-- Opening Marker --
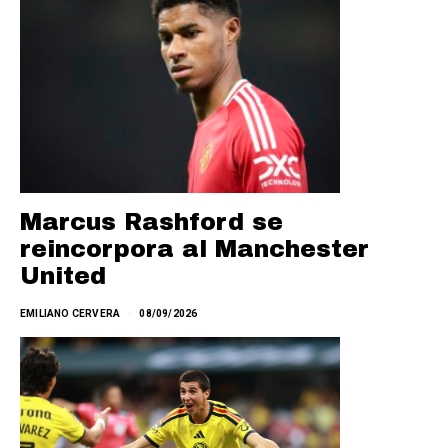
Marcus Rashford se
reincorpora al Manchester
United
EMILIANO CERVERA
08/09/2026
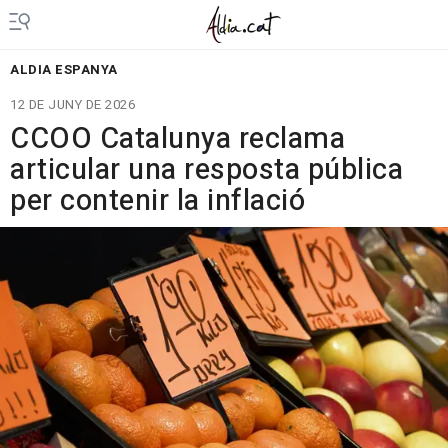
ALDIA ESPANYA
12 DE JUNY DE 2026
CCOO Catalunya reclama
articular una resposta pública
per contenir la inflació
-- Closing Marker --
• **WHAT TO PRODUCE**: Copy each line exactly, from the line containing "12 DE JUNY DE 2026" down to the last line of the material, and no other lines.

• **PROBLEM SOLUTION**:
12 DE JUNY DE 2026
CCOO Catalunya reclama
articular una resposta pública
per contenir la inflació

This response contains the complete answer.